Activity:
In the records below, copy word for word the lines starting at the line that contains "- *Type:* bool" and ending at the line that contains "#### Methods <a", including both of those lines.

----

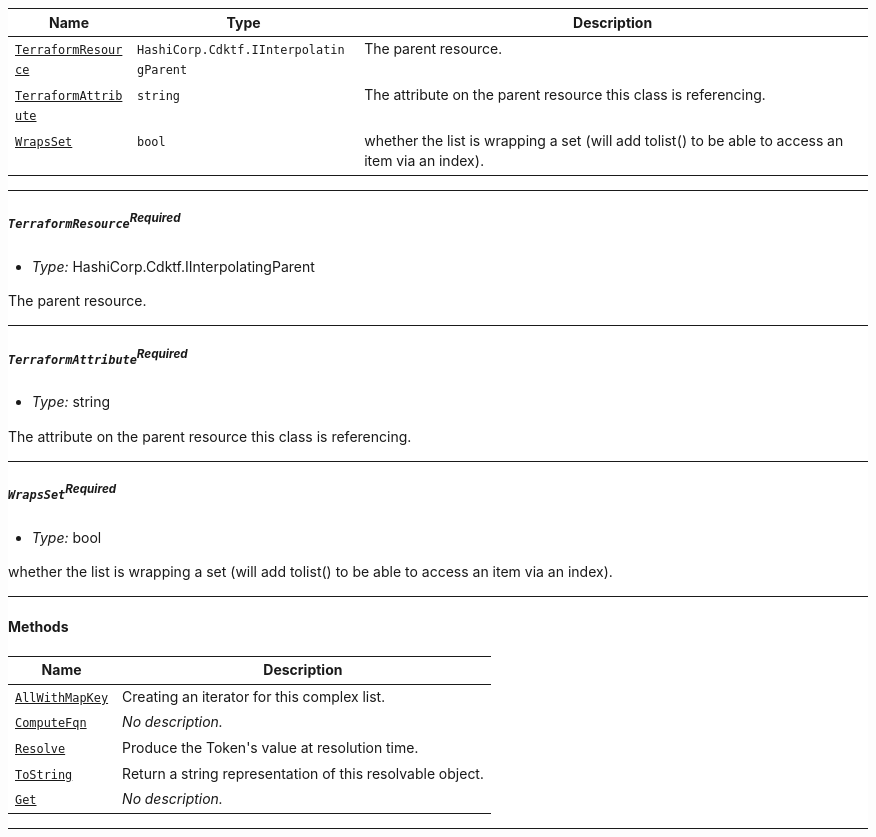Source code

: | **Name** | **Type** | **Description** |
| --- | --- | --- |
| <code><a href="#@cdktf/provider-gitlab.dataGitlabInstanceVariables.DataGitlabInstanceVariablesVariablesList.Initializer.parameter.terraformResource">TerraformResource</a></code> | <code>HashiCorp.Cdktf.IInterpolatingParent</code> | The parent resource. |
| <code><a href="#@cdktf/provider-gitlab.dataGitlabInstanceVariables.DataGitlabInstanceVariablesVariablesList.Initializer.parameter.terraformAttribute">TerraformAttribute</a></code> | <code>string</code> | The attribute on the parent resource this class is referencing. |
| <code><a href="#@cdktf/provider-gitlab.dataGitlabInstanceVariables.DataGitlabInstanceVariablesVariablesList.Initializer.parameter.wrapsSet">WrapsSet</a></code> | <code>bool</code> | whether the list is wrapping a set (will add tolist() to be able to access an item via an index). |

---

##### `TerraformResource`<sup>Required</sup> <a name="TerraformResource" id="@cdktf/provider-gitlab.dataGitlabInstanceVariables.DataGitlabInstanceVariablesVariablesList.Initializer.parameter.terraformResource"></a>

- *Type:* HashiCorp.Cdktf.IInterpolatingParent

The parent resource.

---

##### `TerraformAttribute`<sup>Required</sup> <a name="TerraformAttribute" id="@cdktf/provider-gitlab.dataGitlabInstanceVariables.DataGitlabInstanceVariablesVariablesList.Initializer.parameter.terraformAttribute"></a>

- *Type:* string

The attribute on the parent resource this class is referencing.

---

##### `WrapsSet`<sup>Required</sup> <a name="WrapsSet" id="@cdktf/provider-gitlab.dataGitlabInstanceVariables.DataGitlabInstanceVariablesVariablesList.Initializer.parameter.wrapsSet"></a>

- *Type:* bool

whether the list is wrapping a set (will add tolist() to be able to access an item via an index).

---

#### Methods <a name="Methods" id="Methods"></a>

| **Name** | **Description** |
| --- | --- |
| <code><a href="#@cdktf/provider-gitlab.dataGitlabInstanceVariables.DataGitlabInstanceVariablesVariablesList.allWithMapKey">AllWithMapKey</a></code> | Creating an iterator for this complex list. |
| <code><a href="#@cdktf/provider-gitlab.dataGitlabInstanceVariables.DataGitlabInstanceVariablesVariablesList.computeFqn">ComputeFqn</a></code> | *No description.* |
| <code><a href="#@cdktf/provider-gitlab.dataGitlabInstanceVariables.DataGitlabInstanceVariablesVariablesList.resolve">Resolve</a></code> | Produce the Token's value at resolution time. |
| <code><a href="#@cdktf/provider-gitlab.dataGitlabInstanceVariables.DataGitlabInstanceVariablesVariablesList.toString">ToString</a></code> | Return a string representation of this resolvable object. |
| <code><a href="#@cdktf/provider-gitlab.dataGitlabInstanceVariables.DataGitlabInstanceVariablesVariablesList.get">Get</a></code> | *No description.* |

---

----

Task result:
- *Type:* bool

whether the list is wrapping a set (will add tolist() to be able to access an item via an index).

---

#### Methods <a name="Methods" id="Methods"></a>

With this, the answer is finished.